## Required action
Below are the records; restate all of them exactly.

## Input

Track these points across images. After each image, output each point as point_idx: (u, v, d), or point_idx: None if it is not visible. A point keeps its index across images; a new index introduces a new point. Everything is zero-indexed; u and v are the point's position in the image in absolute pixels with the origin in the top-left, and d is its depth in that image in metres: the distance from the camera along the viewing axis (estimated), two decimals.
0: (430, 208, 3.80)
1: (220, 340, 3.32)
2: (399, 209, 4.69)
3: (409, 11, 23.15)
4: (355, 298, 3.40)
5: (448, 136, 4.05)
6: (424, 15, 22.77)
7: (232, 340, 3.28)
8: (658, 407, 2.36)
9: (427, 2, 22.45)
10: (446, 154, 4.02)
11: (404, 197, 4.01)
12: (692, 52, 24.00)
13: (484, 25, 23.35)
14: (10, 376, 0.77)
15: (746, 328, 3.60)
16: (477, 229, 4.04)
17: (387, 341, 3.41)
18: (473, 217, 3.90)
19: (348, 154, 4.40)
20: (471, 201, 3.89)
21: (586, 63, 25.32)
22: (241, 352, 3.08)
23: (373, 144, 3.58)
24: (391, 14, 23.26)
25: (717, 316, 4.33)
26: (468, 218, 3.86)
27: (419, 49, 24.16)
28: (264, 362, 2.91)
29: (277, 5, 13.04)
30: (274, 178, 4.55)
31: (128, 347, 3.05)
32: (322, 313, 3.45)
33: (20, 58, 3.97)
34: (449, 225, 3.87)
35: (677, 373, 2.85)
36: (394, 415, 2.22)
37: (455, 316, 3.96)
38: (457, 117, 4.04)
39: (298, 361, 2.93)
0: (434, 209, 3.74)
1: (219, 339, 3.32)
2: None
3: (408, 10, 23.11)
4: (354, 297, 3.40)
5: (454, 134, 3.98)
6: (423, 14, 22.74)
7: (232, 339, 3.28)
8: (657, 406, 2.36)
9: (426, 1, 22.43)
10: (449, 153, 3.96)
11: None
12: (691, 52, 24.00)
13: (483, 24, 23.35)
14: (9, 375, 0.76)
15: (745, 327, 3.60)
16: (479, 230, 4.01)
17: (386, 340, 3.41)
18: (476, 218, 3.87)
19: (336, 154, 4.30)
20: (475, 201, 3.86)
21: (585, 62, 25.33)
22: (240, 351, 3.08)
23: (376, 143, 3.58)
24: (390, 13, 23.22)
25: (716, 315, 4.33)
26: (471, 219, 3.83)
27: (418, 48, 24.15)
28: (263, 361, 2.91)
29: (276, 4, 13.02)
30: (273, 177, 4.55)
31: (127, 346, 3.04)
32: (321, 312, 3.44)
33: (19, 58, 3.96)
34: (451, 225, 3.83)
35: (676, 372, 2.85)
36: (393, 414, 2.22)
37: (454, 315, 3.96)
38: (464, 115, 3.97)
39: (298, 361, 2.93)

## Result of this exercise
Track these points across images. After each image, output each point as point_idx: (u, v, d), or point_idx: None if it is not visible. A point keeps its index across images; a new index introduces a new point. Everything is zero-indexed; u and v are the point's position in the image in absolute pixels with the origin in the top-left, and d is its depth in that image in metres: the distance from the camera along the viewing axis (estimated), two decimals.
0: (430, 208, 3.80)
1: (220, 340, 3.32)
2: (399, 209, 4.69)
3: (409, 11, 23.15)
4: (355, 298, 3.40)
5: (448, 136, 4.05)
6: (424, 15, 22.77)
7: (232, 340, 3.28)
8: (658, 407, 2.36)
9: (427, 2, 22.45)
10: (446, 154, 4.02)
11: (404, 197, 4.01)
12: (692, 52, 24.00)
13: (484, 25, 23.35)
14: (10, 376, 0.77)
15: (746, 328, 3.60)
16: (477, 229, 4.04)
17: (387, 341, 3.41)
18: (473, 217, 3.90)
19: (348, 154, 4.40)
20: (471, 201, 3.89)
21: (586, 63, 25.32)
22: (241, 352, 3.08)
23: (373, 144, 3.58)
24: (391, 14, 23.26)
25: (717, 316, 4.33)
26: (468, 218, 3.86)
27: (419, 49, 24.16)
28: (264, 362, 2.91)
29: (277, 5, 13.04)
30: (274, 178, 4.55)
31: (128, 347, 3.05)
32: (322, 313, 3.45)
33: (20, 58, 3.97)
34: (449, 225, 3.87)
35: (677, 373, 2.85)
36: (394, 415, 2.22)
37: (455, 316, 3.96)
38: (457, 117, 4.04)
39: (298, 361, 2.93)
0: (434, 209, 3.74)
1: (219, 339, 3.32)
2: None
3: (408, 10, 23.11)
4: (354, 297, 3.40)
5: (454, 134, 3.98)
6: (423, 14, 22.74)
7: (232, 339, 3.28)
8: (657, 406, 2.36)
9: (426, 1, 22.43)
10: (449, 153, 3.96)
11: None
12: (691, 52, 24.00)
13: (483, 24, 23.35)
14: (9, 375, 0.76)
15: (745, 327, 3.60)
16: (479, 230, 4.01)
17: (386, 340, 3.41)
18: (476, 218, 3.87)
19: (336, 154, 4.30)
20: (475, 201, 3.86)
21: (585, 62, 25.33)
22: (240, 351, 3.08)
23: (376, 143, 3.58)
24: (390, 13, 23.22)
25: (716, 315, 4.33)
26: (471, 219, 3.83)
27: (418, 48, 24.15)
28: (263, 361, 2.91)
29: (276, 4, 13.02)
30: (273, 177, 4.55)
31: (127, 346, 3.04)
32: (321, 312, 3.44)
33: (19, 58, 3.96)
34: (451, 225, 3.83)
35: (676, 372, 2.85)
36: (393, 414, 2.22)
37: (454, 315, 3.96)
38: (464, 115, 3.97)
39: (298, 361, 2.93)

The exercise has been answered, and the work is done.